I lived for The Scary Stories to Tell in the Dark series as a child. Between that, the Goosebumps books, and Are You Afraid of the Dark? I was probably a very weird horror-obsessed little girl.Now for (a selection of) my own genre related fears:

1)Clowns. Specifically, Pennywise the Dancing Clown and the clown-creature from the Supernatural episode “Everybody Loves a Clown” (Season 2, Ep 2). Seeing clowns in real life (which…happens almost never) doesn’t scare me but seeing evil clowns on screen give me the heebies

2)Evil children. I just watched “The Empty Child” episode of Dr Who yesterday for the first time and it reminded me how fucking creepy kids can be.

3)Having your loved ones “taken over” a la Invasion of the Body Snatchers and you not realizing until it’s too late

4)The entire Puppet Master series.
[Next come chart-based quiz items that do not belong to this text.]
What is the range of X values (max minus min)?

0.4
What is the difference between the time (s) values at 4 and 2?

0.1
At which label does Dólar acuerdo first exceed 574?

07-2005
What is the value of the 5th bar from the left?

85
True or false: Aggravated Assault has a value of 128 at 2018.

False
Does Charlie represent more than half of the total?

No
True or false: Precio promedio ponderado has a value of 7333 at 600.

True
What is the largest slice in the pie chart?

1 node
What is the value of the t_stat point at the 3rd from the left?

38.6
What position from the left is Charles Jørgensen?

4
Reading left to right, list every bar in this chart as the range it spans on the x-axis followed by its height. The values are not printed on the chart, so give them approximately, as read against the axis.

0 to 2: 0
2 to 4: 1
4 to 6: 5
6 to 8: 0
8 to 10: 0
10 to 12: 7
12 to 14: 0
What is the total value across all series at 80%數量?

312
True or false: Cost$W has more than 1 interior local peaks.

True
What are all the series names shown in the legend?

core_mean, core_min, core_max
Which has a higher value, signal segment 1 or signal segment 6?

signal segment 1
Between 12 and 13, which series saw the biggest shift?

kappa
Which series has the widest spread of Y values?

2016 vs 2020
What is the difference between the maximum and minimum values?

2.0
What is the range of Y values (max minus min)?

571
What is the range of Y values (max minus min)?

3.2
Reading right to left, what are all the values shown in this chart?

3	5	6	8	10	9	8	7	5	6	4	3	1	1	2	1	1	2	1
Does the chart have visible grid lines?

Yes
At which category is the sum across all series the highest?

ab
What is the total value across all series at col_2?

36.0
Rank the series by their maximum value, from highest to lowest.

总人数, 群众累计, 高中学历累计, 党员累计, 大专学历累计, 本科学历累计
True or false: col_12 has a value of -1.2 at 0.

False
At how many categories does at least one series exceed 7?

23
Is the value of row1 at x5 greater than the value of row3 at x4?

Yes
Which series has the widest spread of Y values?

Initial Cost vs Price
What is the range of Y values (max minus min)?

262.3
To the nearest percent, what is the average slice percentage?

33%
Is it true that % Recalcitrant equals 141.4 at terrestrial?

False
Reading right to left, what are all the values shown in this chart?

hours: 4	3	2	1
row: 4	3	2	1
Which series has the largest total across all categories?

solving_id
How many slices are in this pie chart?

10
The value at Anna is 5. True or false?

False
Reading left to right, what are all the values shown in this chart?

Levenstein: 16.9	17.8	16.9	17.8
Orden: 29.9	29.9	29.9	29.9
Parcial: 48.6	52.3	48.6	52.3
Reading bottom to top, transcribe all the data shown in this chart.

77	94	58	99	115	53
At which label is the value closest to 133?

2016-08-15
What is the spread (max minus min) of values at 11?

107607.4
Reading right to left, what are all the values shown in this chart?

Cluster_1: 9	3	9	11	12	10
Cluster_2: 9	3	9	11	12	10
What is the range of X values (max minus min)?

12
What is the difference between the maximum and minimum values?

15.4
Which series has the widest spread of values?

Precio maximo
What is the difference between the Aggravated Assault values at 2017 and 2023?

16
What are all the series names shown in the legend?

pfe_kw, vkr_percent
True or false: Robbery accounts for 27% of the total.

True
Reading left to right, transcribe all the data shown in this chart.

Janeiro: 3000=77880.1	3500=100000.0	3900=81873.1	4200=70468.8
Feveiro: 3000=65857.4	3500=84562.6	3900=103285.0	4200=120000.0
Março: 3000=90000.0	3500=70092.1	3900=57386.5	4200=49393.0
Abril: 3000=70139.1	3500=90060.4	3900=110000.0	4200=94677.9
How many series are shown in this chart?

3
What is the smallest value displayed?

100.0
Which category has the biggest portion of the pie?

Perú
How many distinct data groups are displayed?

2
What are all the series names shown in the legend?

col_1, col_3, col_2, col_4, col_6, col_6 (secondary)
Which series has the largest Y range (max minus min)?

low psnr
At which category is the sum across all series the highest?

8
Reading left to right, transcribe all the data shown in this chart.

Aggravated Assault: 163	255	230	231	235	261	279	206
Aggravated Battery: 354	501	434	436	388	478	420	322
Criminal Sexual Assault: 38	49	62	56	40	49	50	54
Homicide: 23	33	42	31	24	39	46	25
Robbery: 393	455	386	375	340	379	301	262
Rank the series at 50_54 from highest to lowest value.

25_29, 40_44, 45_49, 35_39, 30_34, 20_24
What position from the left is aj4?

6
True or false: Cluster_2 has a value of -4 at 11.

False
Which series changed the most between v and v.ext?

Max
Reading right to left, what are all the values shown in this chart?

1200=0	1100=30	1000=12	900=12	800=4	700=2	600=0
I can’t watch that shit. Like, at all. The little doll/puppets evoke this visceral reaction in me so much that I literally cannot watch it. Chucky also used to do the same but that franchise has gotten less terrifying and more self parody so I can handle it now.

5)The Gentlemen from Buffy.

I’m scared of large dogs–I blame The Hound of the Baskervilles for that one–but what really freaks me out is the idea of someone cutting my Achilles’ tendons with nail clippers. AUGH. That’s been a recurring nightmare/daylight freak out moment since I was a kid. :P

Also, large dolls or ones with very large eyes–like ventriloquist dummies–unnerve me. They look too…alive.

I saw Urban Legends when it first came out, so I was like 13ish? There is a scene where a guy has his Achilles tendon cut by the killer who is hiding under the guys car.

After seeing that scene, I would have to leap into my dads car because I was convinced that someone was just waiting to slice my tendon. I still get kind of freaked out at random times and find myself taking a wide stance getting into cars.

Scary dolls make me want to pee my pants, especially the king of the scary dolls – the evil ventriloquist dummy. I blame The Twilight Zone. I can also blame the TZ movie for my fear of faces that are missing a part, like blank skin where a mouth or eyes should be. I am disturbed by things that are proportionally off.